Fiji has around sixty breeding species of land birds and nineteen breeding sea birds

Birdwatching in Fiji

Across the archipelago, Fiji has around sixty breeding species of land birds and nineteen breeding sea birds. Remarkably, some two-thirds of the land birds are endemic to Fiji – meaning they are found nowhere else on the planet! On the other hand, eleven of the land species have been introduced and are now established, breeding in Fiji.  Another fifty-two species – mostly seabirds and shorebirds – visit Fiji but do not breed here.

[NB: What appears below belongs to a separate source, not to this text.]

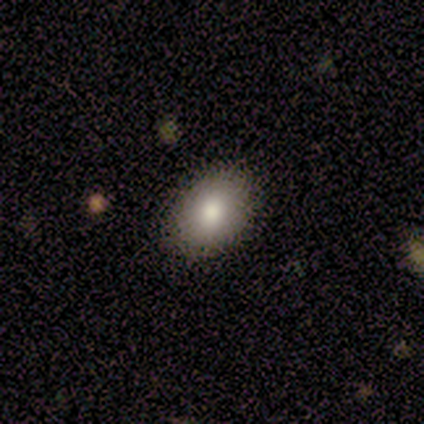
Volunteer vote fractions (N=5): smooth 80%, featured or disk 20%, star or artifact 0%. Down the decision tree: how rounded — in between (75%); merging — none (80%).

Easy encounters with endemics.

For those who do not like to suffer too painfully to add species to their bird-list, some of the most colourful endemics may be seen around the resorts on all the main islands – for instance, the Collared Lory is often seen feeding around flowering palms and the Orange-breasted Myzomela on other ornamentals, while the Fiji Parrotfinch frequently comes out to eat grass seeds on a lawn or golf course. Harder to see but easy to hear, the Fiji Bush Warbler skulks in the hedges and shrubberies of many hotels and houses. Two other relatively conspicuous endemics, the Fiji Woodswallow and Fiji Goshawk can be seen on power lines along most of the main roads on Fiji’s larger islands, along with the Pacific Kingfisher, which is a more widespread species, albeit with distinct local subspecies.

Shorebirds and seabirds

For those who appreciate shorebirds, the silty flats around Suva Point, readily scanned in a short walk along the sea wall in Suva, Fiji’s capital city, offer some of the best opportunities – especially when the migrant species, such as the Wandering Tattler are passing through. And a good selection of seabirds, especially boobies (Masked, Brown and Red-footed) and frigatebirds can be seen from the inter-island ferries, for instance running from Natovi (on the eastern side of Viti Levu) to Nabouwalu (on the western tip of Vanua Levu), or from Savusavu (on the southern side of Vanua Levu) to Taveuni. Just check the schedules to make sure that you choose a daytime sailing!

Head to the forest

Most of Fiji’s endemic land birds, however, are forest species so to see them you will need to get out into the remnants of the rainforest that once covered all the islands. For a taste of this forest – and a sighting of the endemic Masked Shining-Parrot – you can walk the well-marked trails of the Colo-i-Suva forest park on the outskirts of Suva. However, although it looks beautiful enough, this is not a natural forest: the canopy consists mainly of planted mahogany trees (from South America) and bird diversity is relatively limited.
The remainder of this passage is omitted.